Figured it might also be useful to answer some of the questions you raised in this post also. With snyk CLI you have test, monitor and protect commands, or you can use wizard which is an interactive version of those three commands. snyk wizard will scan your dependencies and devDependencies and assuming it finds a vulnerability you have four options.

  1. Tell snyk to ignore it if you judge it to be a non-issue.
  2. Update the package if an updated version with a fix has been released.
  3. If it's applicable you can just update the relevant dependency of the package if an updated version with a fix has been released.
  4. Install a patch crafted by snyk themselves, which is the route you take if you don't want to update a package due to it maybe bringing along some breaking changes with it, or if an updated version with a fix doesn't exist.

As mentioned above snyk protect run by the prepublish script is not running for users installing your package, and at the moment because your .snyk file is empty it is doing nothing for you either. You'll need to run test/wizard to determine if your current set of dependencies/devDependencies have vulnerabilities. Even if they do, you might be able to just update to newer versions which will mean snyk protect is still redundant.
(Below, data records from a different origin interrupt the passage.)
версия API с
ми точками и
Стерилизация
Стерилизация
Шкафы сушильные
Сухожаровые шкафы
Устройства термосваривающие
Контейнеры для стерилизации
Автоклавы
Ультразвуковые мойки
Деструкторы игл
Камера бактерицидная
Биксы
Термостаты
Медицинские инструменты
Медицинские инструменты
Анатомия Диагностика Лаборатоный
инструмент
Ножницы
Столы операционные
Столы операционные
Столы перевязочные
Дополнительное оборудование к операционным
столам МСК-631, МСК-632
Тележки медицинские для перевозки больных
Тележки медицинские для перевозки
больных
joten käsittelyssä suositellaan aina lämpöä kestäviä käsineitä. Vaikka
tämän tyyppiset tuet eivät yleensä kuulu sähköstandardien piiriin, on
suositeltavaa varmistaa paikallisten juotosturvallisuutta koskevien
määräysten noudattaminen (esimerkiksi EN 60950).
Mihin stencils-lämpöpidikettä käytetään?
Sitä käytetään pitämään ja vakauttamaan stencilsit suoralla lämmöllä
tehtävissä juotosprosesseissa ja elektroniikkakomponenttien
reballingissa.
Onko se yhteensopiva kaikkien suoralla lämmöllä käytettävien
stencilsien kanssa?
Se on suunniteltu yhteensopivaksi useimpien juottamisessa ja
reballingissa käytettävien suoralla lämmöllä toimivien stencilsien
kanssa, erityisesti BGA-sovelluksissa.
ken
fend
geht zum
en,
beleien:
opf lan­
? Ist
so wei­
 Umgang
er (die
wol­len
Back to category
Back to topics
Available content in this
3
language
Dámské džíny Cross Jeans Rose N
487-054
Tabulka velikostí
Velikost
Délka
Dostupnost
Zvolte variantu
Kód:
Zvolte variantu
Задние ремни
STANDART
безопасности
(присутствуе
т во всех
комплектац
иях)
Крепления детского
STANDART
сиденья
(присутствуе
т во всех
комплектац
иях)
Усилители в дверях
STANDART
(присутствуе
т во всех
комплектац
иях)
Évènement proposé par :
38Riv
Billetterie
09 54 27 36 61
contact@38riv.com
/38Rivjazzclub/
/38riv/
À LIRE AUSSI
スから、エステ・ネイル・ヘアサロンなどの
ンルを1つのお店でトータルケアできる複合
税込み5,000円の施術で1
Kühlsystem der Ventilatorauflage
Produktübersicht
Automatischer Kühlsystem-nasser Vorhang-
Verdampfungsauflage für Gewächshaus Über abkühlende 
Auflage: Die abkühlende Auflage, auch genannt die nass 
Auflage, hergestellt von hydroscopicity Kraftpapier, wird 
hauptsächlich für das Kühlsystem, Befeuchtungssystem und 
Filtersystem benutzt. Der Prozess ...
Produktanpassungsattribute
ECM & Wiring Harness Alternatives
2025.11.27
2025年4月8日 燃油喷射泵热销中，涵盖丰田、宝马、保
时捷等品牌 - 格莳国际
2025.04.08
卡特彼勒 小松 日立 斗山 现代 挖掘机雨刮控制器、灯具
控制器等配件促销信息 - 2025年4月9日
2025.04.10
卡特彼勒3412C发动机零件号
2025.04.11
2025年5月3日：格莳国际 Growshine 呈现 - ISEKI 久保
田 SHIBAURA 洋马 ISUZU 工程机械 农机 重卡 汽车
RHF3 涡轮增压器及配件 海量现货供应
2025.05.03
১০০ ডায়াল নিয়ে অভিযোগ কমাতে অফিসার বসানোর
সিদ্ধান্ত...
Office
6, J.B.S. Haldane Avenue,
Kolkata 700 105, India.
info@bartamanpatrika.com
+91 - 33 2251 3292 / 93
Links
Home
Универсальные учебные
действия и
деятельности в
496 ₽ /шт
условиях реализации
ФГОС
Funnily enough, I just checked the history of your package.json file and 3 of the last 4 times snyk has raised a PR to fix a vulnerability, it has been to update itself. I assume to update one of it's own vast array of dependencies! Outside of those PRs snyk isn't doing anything that dependabot isn't already doing. And considering all 4 of those vulnerability fix PRs were to update packages, not install snyk patches, staying on top of dependencies with dependabot would have been enough anyway.

ericblade commented 3 years ago

I appreciate the additional analysis. The situation has quite probably changed quite a bit from when I forked initially.

Good news? i've got a long weekend from work right now, perhaps between time spent catching up on house repairs and mandatory computer upgrades, I'll grab some time to take a look at this. It might well be possible that just relying on dependabot would be fine.. the landscape for this sort of stuff has changed drastically in the last couple of years. Maybe i'll get the automated release/patch notes things working correctly too :-)

icleolion commented 3 years ago

I'm glad I could be of some help. By far the best return-on-effort will be moving snyk to devDeps, so if that's all you find time to do I'll still be over the moon and super grateful! I definitely appreciate your time isn't infinite.

ericblade commented 3 years ago

I appreciate the additional help, it definitely helps me to make a movement on something, i made a ton of big changes early on, especially with upgrading deps, when my time was copious, but now with a new job started recently, and a real product to deliver soon, it's become a lot more of a crunch to find time to just validate that this isn't a major change and that my reasoning earlier for keeping this is no longer true.

ericblade commented 3 years ago

i didn't get to it last weekend, but unless work piles me up with stuff that needs to get done this weekend, i've got time actually set aside to handle personal project maintenance this weekend.